Politics of nutrition aside, no one serious will argue against supplementing the diet, provided - as with anything else - that
you know what you are doing.
Your body is a bio-chemical factory of unimaginable complexity; at any given moment, thousands of chemical reactions are taking place inside it, many of them directly or indirectly depending on each other. No computer in the world is sophisticated enough to synchronize and maintain this process - a task that your brain seems to be carrying out effortlessly from one moment to another.
This flow of life requires
constant, complete and balanced intake of nutrients.
The problem is - you just don't know specifically which ones, when and in what quantity. Reliable diagnostic tests (NOT the standard serum blood test) can give useful guidance, but it is still far from a complete picture, and still leaves plenty of room for guesswork. Without tests, you are pretty much clueless. Considering the number of nutrients and processes they perpetuate and affect in your highly individual metabolic process, your chances of having positive impact on your health with randomly selected supplements are about as good as to get to work safely driving blindfolded.
Longer-term higher doses of randomly selected nutrients are much more likely to result in nutritional imbalances,
causing health problems down the road,
rather than to protect you, or bring relief.
Good example is the ongoing calcium craze. Stuffing yourself with calcium without knowing your calcium body levels (serum calcium is not reliable indicator), nor your individual efficiency of calcium absorption and utilization is inviting trouble. Putting aside that you may not need calcium supplementation if your diet is balanced (no excess protein, sugar, phosphates, etc.), excessive calcium intake without adequate increase in intake of the key nutrients needed for its absorption and use (vitamin D, zinc, copper, boron and magnesium, among others) will prevent your body from efficiently using it, and put you at the
increased risk of calcifying your blood vessels (cardiovascular disease factor) and other soft tissues (arthritis, kidney disease)
instead of your bones.
And if you add, say, extra vitamin D -especially its synthetic form, D2 - you risk vitamin D toxicity (because it gets stored by the body). If you add significant magnesium supplementation, you risk lowered stomach acid (which also can be caused by high calcium intake alone). Low stomach acid can, in turn, cause lower absorption of other nutrients, like iron, vitamin B12, or manganese (while calcium and magnesium absorption remains unaffected), digestive problems and development of new deficiencies.
In short, your health could be more, not less endangered.

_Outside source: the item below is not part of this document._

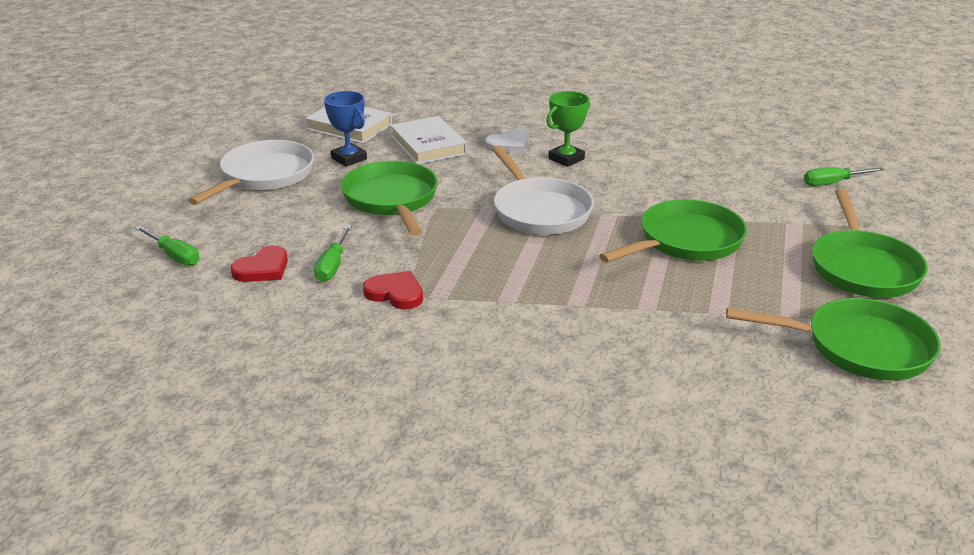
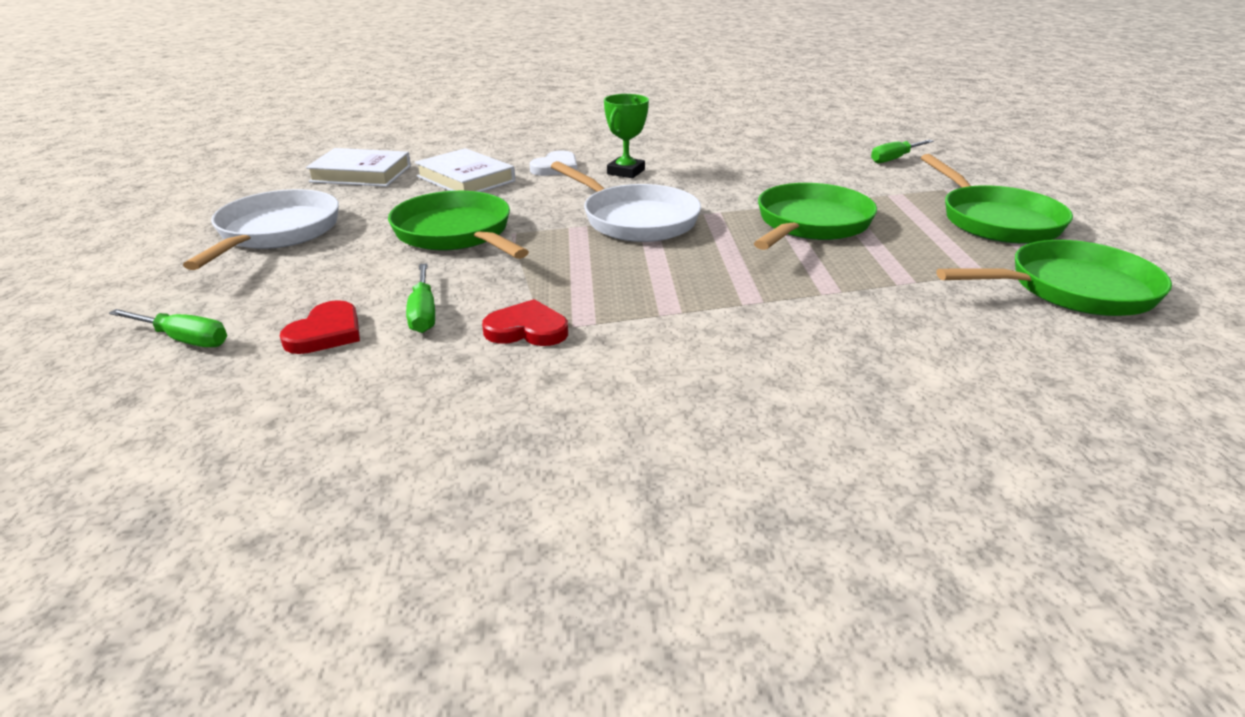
camera: 20 degrees left, 0 degrees up
blue trophy [324,91,367,167] -> none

Another problem with health supplements is that their quality - measured by their actual active contents, their bioavailability and degree of contamination - can vary widely from one to another. While you can reduce the risk of buying inferior product by avoiding the cheapest ones, it still
doesn't guarantee that you are getting a quality supplement.
It is always a good idea to contact the manufacturer and obtain additional information on the supplement you are interested in. Then do your own little research, to find out how it all adds up.
If you can't get useful information on the product, or - worse yet - can't contact the supplement's manufacturer at all, it is better to pass it.
Assuming that you use quality dietary supplements, how healthful they are depends mainly on how you use them. There are three possibilities.
● Random selective supplementation is not likely to benefit you, but can easily compromise your health.
● Broad-spectrum balanced supplementation is generally beneficial, but not likely to correct existing serious nutritional imbalances resulting from poor eating habits or health condition.
However, always remember that the best possible form of nutritional and health supplementation is just that: supplement to your diet. No supplementation can compensate for grossly imbalanced, poor diet, or unhealthy lifestyle.